-- About this exercise --
Because the material must match the original, reproduce every line of it exactly.

++++++++

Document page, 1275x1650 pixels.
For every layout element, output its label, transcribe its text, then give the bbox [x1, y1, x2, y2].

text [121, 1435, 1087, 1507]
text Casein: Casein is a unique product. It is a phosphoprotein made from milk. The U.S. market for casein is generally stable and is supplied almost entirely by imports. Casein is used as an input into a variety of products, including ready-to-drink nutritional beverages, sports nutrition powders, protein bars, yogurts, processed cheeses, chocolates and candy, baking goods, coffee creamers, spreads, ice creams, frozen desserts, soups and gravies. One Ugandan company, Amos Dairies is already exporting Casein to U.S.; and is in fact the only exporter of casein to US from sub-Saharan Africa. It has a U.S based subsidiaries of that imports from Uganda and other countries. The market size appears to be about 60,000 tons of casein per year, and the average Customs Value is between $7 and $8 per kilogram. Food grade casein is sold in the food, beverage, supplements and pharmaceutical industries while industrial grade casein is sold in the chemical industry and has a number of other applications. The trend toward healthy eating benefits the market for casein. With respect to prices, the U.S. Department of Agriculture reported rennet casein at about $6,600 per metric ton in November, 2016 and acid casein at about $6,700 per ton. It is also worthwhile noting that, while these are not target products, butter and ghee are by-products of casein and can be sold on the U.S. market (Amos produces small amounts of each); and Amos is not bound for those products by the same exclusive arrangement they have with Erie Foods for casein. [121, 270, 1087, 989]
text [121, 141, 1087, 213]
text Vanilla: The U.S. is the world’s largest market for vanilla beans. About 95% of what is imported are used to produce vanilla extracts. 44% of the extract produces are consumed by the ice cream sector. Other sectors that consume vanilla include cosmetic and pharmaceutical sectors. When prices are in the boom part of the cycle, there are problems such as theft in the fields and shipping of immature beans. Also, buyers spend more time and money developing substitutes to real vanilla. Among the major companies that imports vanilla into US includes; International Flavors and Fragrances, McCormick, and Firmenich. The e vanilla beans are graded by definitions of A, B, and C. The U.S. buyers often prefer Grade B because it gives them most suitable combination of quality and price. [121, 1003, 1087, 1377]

++++++++

-- Output of the task --
Document page, 1275x1650 pixels.
For every layout element, output its label, transcribe its text, then give the bbox [x1, y1, x2, y2].

text [121, 1435, 1087, 1507]
text Casein: Casein is a unique product. It is a phosphoprotein made from milk. The U.S. market for casein is generally stable and is supplied almost entirely by imports. Casein is used as an input into a variety of products, including ready-to-drink nutritional beverages, sports nutrition powders, protein bars, yogurts, processed cheeses, chocolates and candy, baking goods, coffee creamers, spreads, ice creams, frozen desserts, soups and gravies. One Ugandan company, Amos Dairies is already exporting Casein to U.S.; and is in fact the only exporter of casein to US from sub-Saharan Africa. It has a U.S based subsidiaries of that imports from Uganda and other countries. The market size appears to be about 60,000 tons of casein per year, and the average Customs Value is between $7 and $8 per kilogram. Food grade casein is sold in the food, beverage, supplements and pharmaceutical industries while industrial grade casein is sold in the chemical industry and has a number of other applications. The trend toward healthy eating benefits the market for casein. With respect to prices, the U.S. Department of Agriculture reported rennet casein at about $6,600 per metric ton in November, 2016 and acid casein at about $6,700 per ton. It is also worthwhile noting that, while these are not target products, butter and ghee are by-products of casein and can be sold on the U.S. market (Amos produces small amounts of each); and Amos is not bound for those products by the same exclusive arrangement they have with Erie Foods for casein. [121, 270, 1087, 989]
text [121, 141, 1087, 213]
text Vanilla: The U.S. is the world’s largest market for vanilla beans. About 95% of what is imported are used to produce vanilla extracts. 44% of the extract produces are consumed by the ice cream sector. Other sectors that consume vanilla include cosmetic and pharmaceutical sectors. When prices are in the boom part of the cycle, there are problems such as theft in the fields and shipping of immature beans. Also, buyers spend more time and money developing substitutes to real vanilla. Among the major companies that imports vanilla into US includes; International Flavors and Fragrances, McCormick, and Firmenich. The e vanilla beans are graded by definitions of A, B, and C. The U.S. buyers often prefer Grade B because it gives them most suitable combination of quality and price. [121, 1003, 1087, 1377]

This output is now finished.